9. M. B fait valoir qu’il est entré sur le territoire français depuis 2015 et qu’il réside habituellement en France depuis cette époque. Il fournit des preuves en ce sens. En outre, il indique avoir acquis 30 % des parts d’une société civile immobilière et 30 % des parts d’une société commerciale qui exploite un restaurant et qui l’emploie depuis 2020 dans le cadre d’un contrat de travail à durée indéterminée en qualité d’assistant d’exploitation. En outre, deux des quatre enfants de M. B résident et sont scolarisés en France. La sœur de M. B est ressortissante française. Toutefois, M. B n’est pas dépourvu de toute attache dans son pays d’origine où il a vécu jusqu’à l’âge de quarante ans au moins et où réside le reste de sa famille. Dans les circonstances de l’espèce, compte tenu de l’ensemble de la situation personnelle, familiale et professionnelle de M. B, le préfet n’a pas commis d’erreur de droit ou d’erreur manifeste d’appréciation en refusant son admission exceptionnelle au séjour.
10. En septième lieu, il résulte de ce qui précède qu’il n’y a pas lieu d’annuler l’obligation de quitter le territoire français prononcée à l’encontre de M. B en conséquence de l’annulation de son refus de titre de séjour.
11. Enfin, il n’est pas établi que le préfet se serait cru à tort en situation de compétence liée pour prononcer à l’encontre de M. B une telle obligation de quitter le territoire français.
12. Il résulte de tout ce qui précède que la requête de M. B est manifestement dépourvue de fondement. Par suite, il y a lieu de la rejeter en application des dispositions précitées de l’article R. 222-1 du code de justice administrative y compris ses conclusions à fin d’injonction sous astreinte et celles tendant à l’application des dispositions de l’article L. 761-1 du code de justice administrative.
O R D O N N E :
Article 1er : La requête de M. B est rejetée.
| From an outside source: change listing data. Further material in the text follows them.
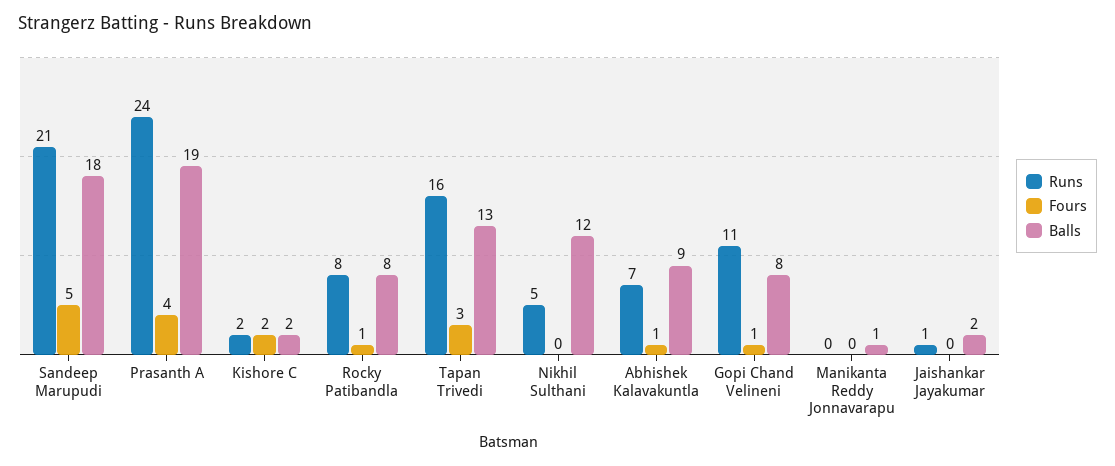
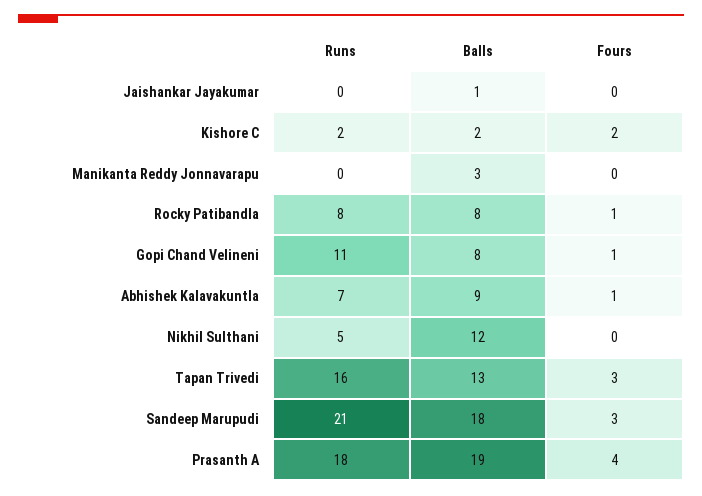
  {
    "Runs": {
      "Sandeep Marupudi": 21,
-     "Prasanth A": 24,
+     "Prasanth A": 18,
      "Kishore C": 2,
      "Rocky Patibandla": 8,
      "Tapan Trivedi": 16,
      "Nikhil Sulthani": 5,
      "Abhishek Kalavakuntla": 7,
      "Gopi Chand Velineni": 11,
      "Manikanta Reddy Jonnavarapu": 0,
-     "Jaishankar Jayakumar": 1
+     "Jaishankar Jayakumar": 0
    },
    "Fours": {
-     "Sandeep Marupudi": 5,
+     "Sandeep Marupudi": 3,
      "Prasanth A": 4,
      "Kishore C": 2,
      "Rocky Patibandla": 1,
      "Tapan Trivedi": 3,
      "Nikhil Sulthani": 0,
      "Abhishek Kalavakuntla": 1,
      "Gopi Chand Velineni": 1,
      "Manikanta Reddy Jonnavarapu": 0,
      "Jaishankar Jayakumar": 0
    },
    "Balls": {
      "Sandeep Marupudi": 18,
      "Prasanth A": 19,
      "Kishore C": 2,
      "Rocky Patibandla": 8,
      "Tapan Trivedi": 13,
      "Nikhil Sulthani": 12,
      "Abhishek Kalavakuntla": 9,
      "Gopi Chand Velineni": 8,
-     "Manikanta Reddy Jonnavarapu": 1,
+     "Manikanta Reddy Jonnavarapu": 3,
-     "Jaishankar Jayakumar": 2
+     "Jaishankar Jayakumar": 1
    }
  }

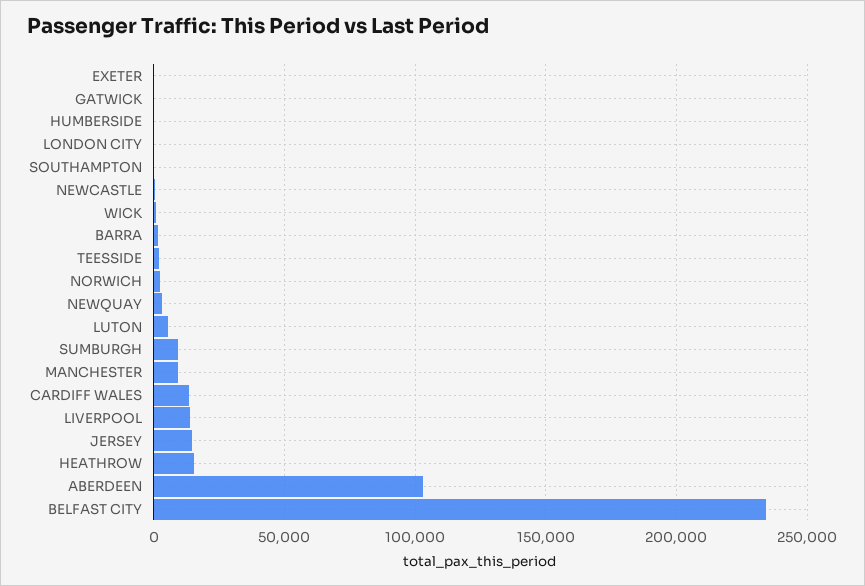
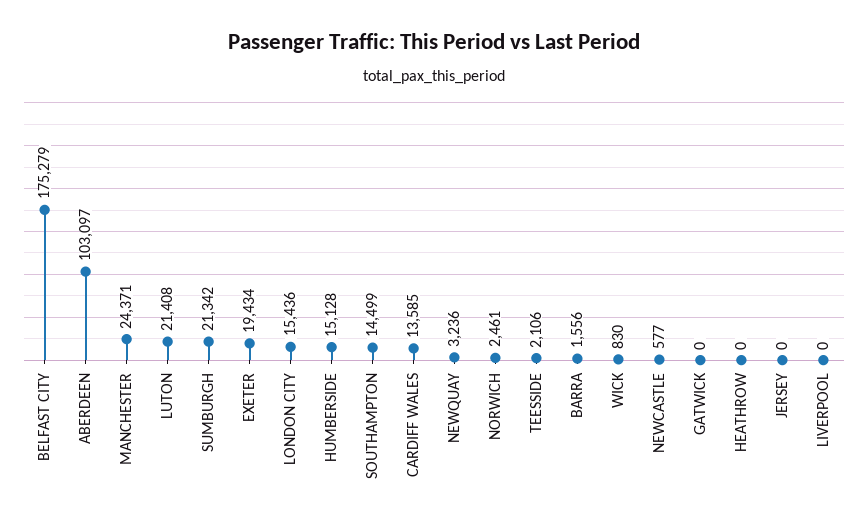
  {
-   "EXETER": 0,
+   "EXETER": 19434,
    "GATWICK": 0,
-   "HUMBERSIDE": 0,
+   "HUMBERSIDE": 15128,
-   "LONDON CITY": 0,
+   "LONDON CITY": 15436,
-   "SOUTHAMPTON": 0,
+   "SOUTHAMPTON": 14499,
    "NEWCASTLE": 577,
    "WICK": 830,
    "BARRA": 1556,
    "TEESSIDE": 2106,
    "NORWICH": 2461,
    "NEWQUAY": 3236,
-   "LUTON": 5000,
+   "LUTON": 21408,
-   "SUMBURGH": 10000,
+   "SUMBURGH": 21342,
-   "MANCHESTER": 10000,
+   "MANCHESTER": 24371,
    "CARDIFF WALES": 13585,
-   "LIVERPOOL": 15000,
+   "LIVERPOOL": 0,
-   "JERSEY": 15000,
+   "JERSEY": 0,
-   "HEATHROW": 15000,
+   "HEATHROW": 0,
    "ABERDEEN": 103097,
-   "BELFAST CITY": 235000
+   "BELFAST CITY": 175279
  }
Article 2 : La présente ordonnance sera notifiée à M. A B et au ministre d’Etat, ministre de l’intérieur.
Copie en sera adressée au préfet d’Indre-et-Loire.
Fait à Versailles, le 24 juin 2025.
Le président assesseur de la 5ème chambre,
G. Camenen
La République mande et ordonne au ministre d’Etat, ministre de l’intérieur en ce qui le concerne ou à tous commissaires de justice à ce requis en ce qui concerne les voies de droit commun contre les parties privées, de pourvoir à l’exécution de la présente ordonnance.